Donatello finds out later that Captain Winston Havelock flew in World War I, and that the rest of his men died in the air. He frequents the casbah back on the British base and tells the same handful of stories over and over again, and does his best to drink himself away.

It doesn't seem odd, anymore, that he would _leap_ at the chance to fly straight into the jaws of Hell.

And when he dies at the edge of Hamunaptra, after an enchanted sandstorm and a brutal crash landing and a patch of dry quicksand that swallows his rugged biplane whole, Donatello is certain his final blaze of glory was one that would have made his comrades proud.

* * *

Casey looks ready to _cry_ at the sight of the treasure room; filled wall-to-wall with shining goldand precious artifacts. Leatherhead leads the way down the stairs cautiously, Michelangelo's rifle in hand. Ardeth walks beside him, matching him step for careful step, armed with the Lewis machine gun formerly mounted on Havelock's biplane.

"Can you see—" Casey says faintly. Donatello doesn't spare him a glance.

"Yeah."

"Can you believe—"

"Yeah."

"Can we just—"

" _No."_

Wealth of Egypt aside, Michelangelo is in this temple somewhere, in _danger,_ and Donatello isn't willing to waste a single second in getting to him, saving him, and then sending Imhotep to the afterlife once and for all—whatever it takes.

There's a soft sound, like a murmur, from behind them; as they spin around and search for the source, a hand punches through the floor, reaching and rotting. Donatello stumbles back into Leatherhead as a decayed corpse pulls itself out of the newly-made hole and towards him.

"What is—the Bembridge scholars never wrote about _this—"_

The first body is joined by more, and more, groaning and staggering towards them; Leatherhead levels the elephant gun, asking Ardeth, "Who are they?"

"Priests. _Imhotep's_ priests, I'm sure."

Which is all the reason Leatherhead needs to blast the first one in the chest, pump the gun, and blow off the next one's head.

Casey's firing from a pistol in each hand, and calls over the din of Ardeth's machine gun, "I think Leatherhead might be holding a grudge."

"That makes two of us," Donatello mutters bitterly. More and more mummies are digging themselves up out of the ground, and soon enough the four of them fall back, running through the maze of treasures and into a passageway behind a row of golden statues.

The whole temple is coming alive, it seems, as they run into reanimated corpses with nearly every turn they take through the labyrinth. Ardeth's machine gun is empty by the time they burst into a small chamber, and Donatello goes weak with relief at the sight of Horus, the giant, falcon-headed statue in the back of the room.

Leatherhead shrugs the gunnysack off his shoulder and lights a match on the side of his boot. When he stands, it's with a stick of dynamite in hand, its fuse lit and shrinking fast. Ardeth drags Donatello and Casey around to relative safety on the other side of the statue's stone base as Leatherhead blows up the doorway they just came through and half a dozen mummies with it, causing a cave-in that seems to shake the whole world.

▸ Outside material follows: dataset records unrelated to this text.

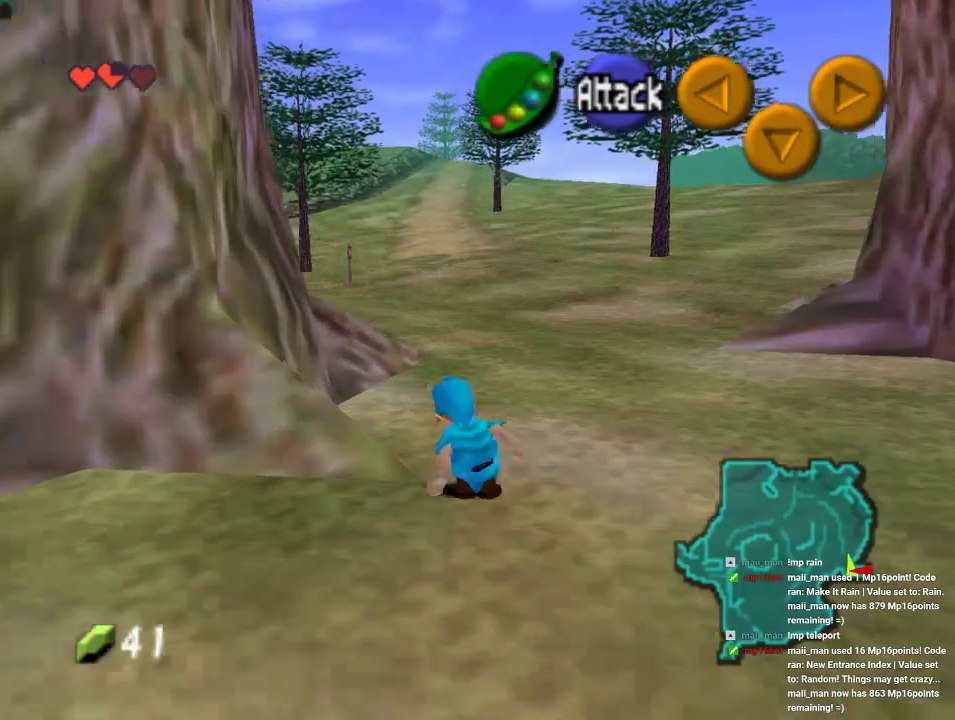
{"buttons": [], "left_stick": "up", "events": [[233, "A", "down"], [433, "A", "up"]]}
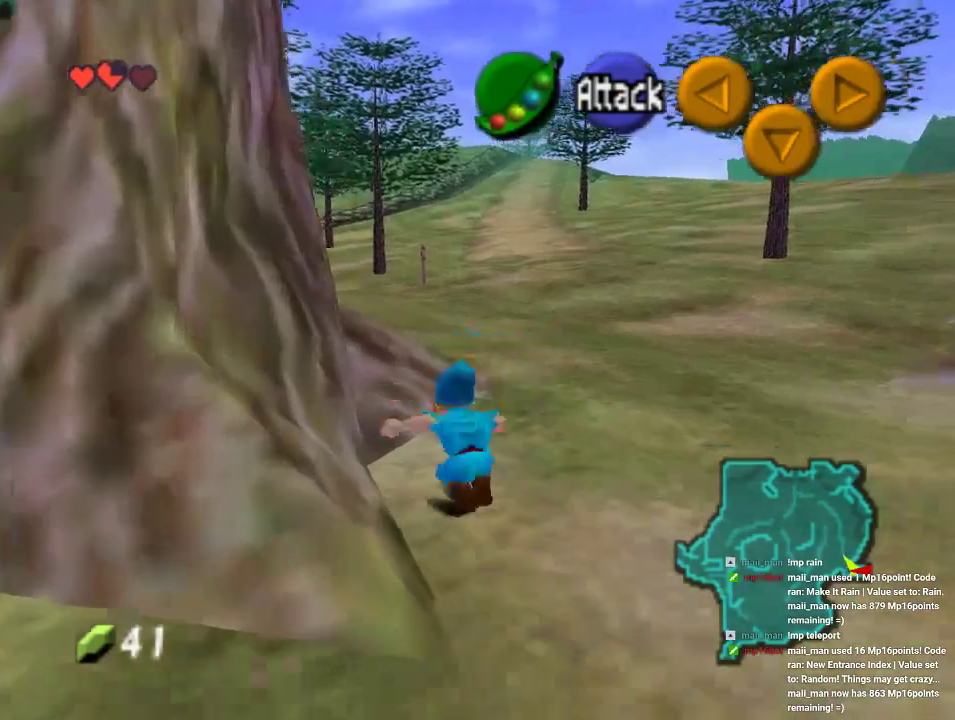
{"buttons": [], "left_stick": "up", "events": [[333, "left_stick", "up-right"], [467, "left_stick", "up"]]}
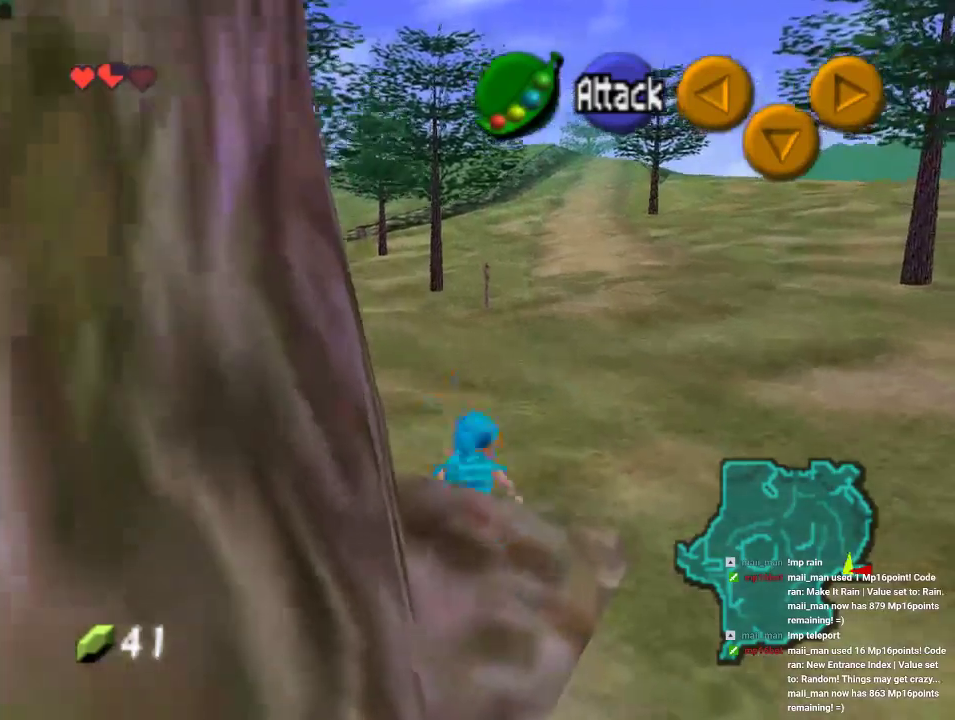
{"buttons": [], "left_stick": "up", "events": []}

When the stones are done falling, the way through is effectively blocked, buying them time enough away from the undead hoard to search the Horus statue for the Book of the Living. Casey and Donatello waste no time getting started, digging at the stone with their fingers.

The seam of the secret compartment finally starts to give under their hands, and Casey lets out a choked little _"hah!"_ as they begin working it free, and that's when Ardeth moves swiftly to his feet. He snatches Michelangelo's elephant gun off of the ground, and takes a handful of cartridges from the gunny sack for good measure.

Donatello pauses long enough to follow his line of sight, and sees another impossible number of the mummies headed for them, from another dark passageway.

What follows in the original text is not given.